SCC director welcomes vendor break-up craze
Andy Wright welcomes HP and Symantec splits, saying the growth ambitions of many of his vendors has made them hard to deal with
HP and Symantec's decision to split in two has been welcomed by SCC commercial director Andy Wright, who said the increasingly sprawling empires of many of his vendors have made them hard to deal with.
Talking to CRN, Wright said the break-up of the two giant vendors next year would leave each of them with two more focused and agile businesses.
"It's a feature today with many of the [vendor] partners we work with that they've grown outside their core competencies," Wright said.
"And actually, it becomes quite a confusing landscape to engage with. Often the demands on some of my guys in partner management to understand multiple technology disciplines to engage with a supplier can be quite testing."
HP is set to split into two $57bn (£35.5bn) stock market-listed companies next year, one focused on PCs and printers and the other on enterprise solutions and services. Symantec, meanwhile, plans to divide into a $4.2bn security business and $2.5bn information management business in December 2015.

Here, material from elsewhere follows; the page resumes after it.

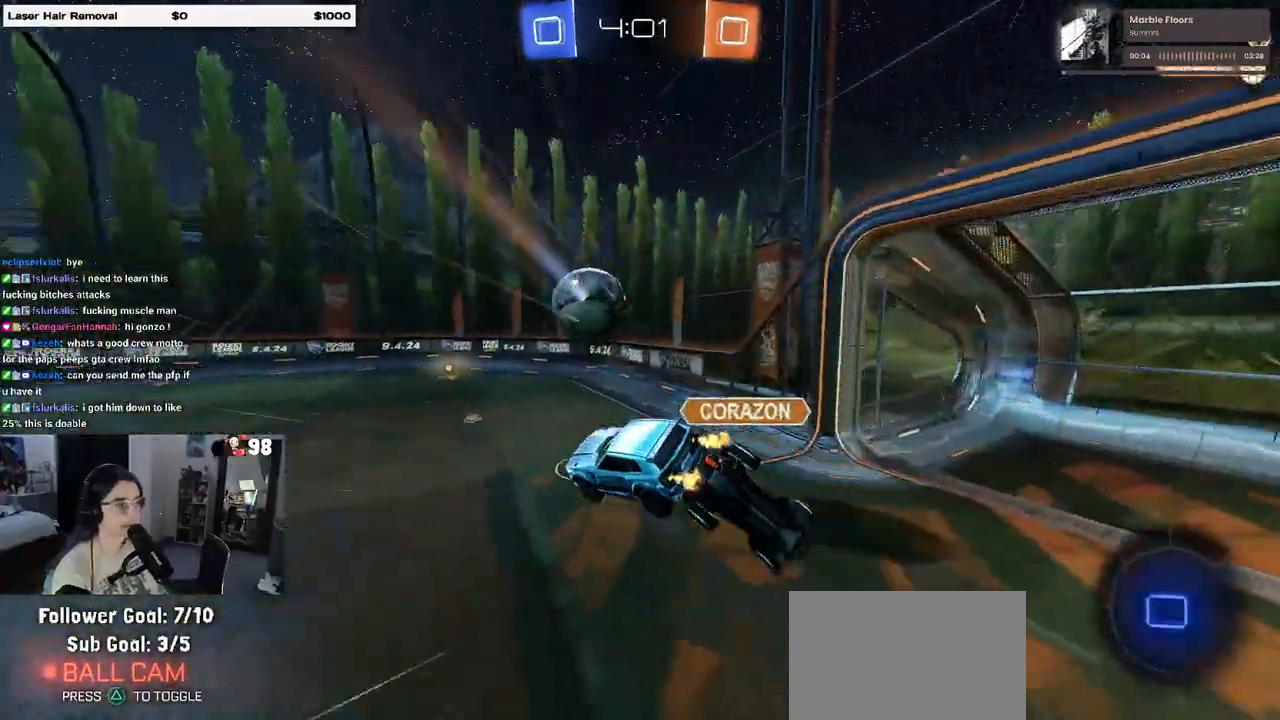
{"buttons": ["SQUARE", "R2"], "left_stick": "down-left", "right_stick": "center", "events": [[50, "left_stick", "down-right"], [150, "left_stick", "right"], [283, "left_stick", "center"], [483, "left_stick", "down-left"]]}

But the penchant for break-ups and spin-offs doesn't stop there, with Cisco this week confirming it is selling its stake in VCE and IBM announcing it is offloading its chip arm.
Wright said: "We think there will be more changes in the marketplace to come and more splits or divesting of bits of business. There are all sorts of different things starting to machinate and that's got to happen because the market is changing and cloud is having an impact on some of those traditional players."
Wright said Symantec's corporate schism "felt like the right thing to do" and also backed the logic of HP's break-up.
"When you look at HP, they operate as two fairly separate businesses today with some common threads and supply chains," he said. "They are a year away from separation so we haven't had a massive amount of detail from them but again I see two more focused businesses with a bit more agility and a different execution model. The PC business – even though it's got a corporate business – is a consumer business and its execution even in the business market is consumer-oriented. It makes sense to us."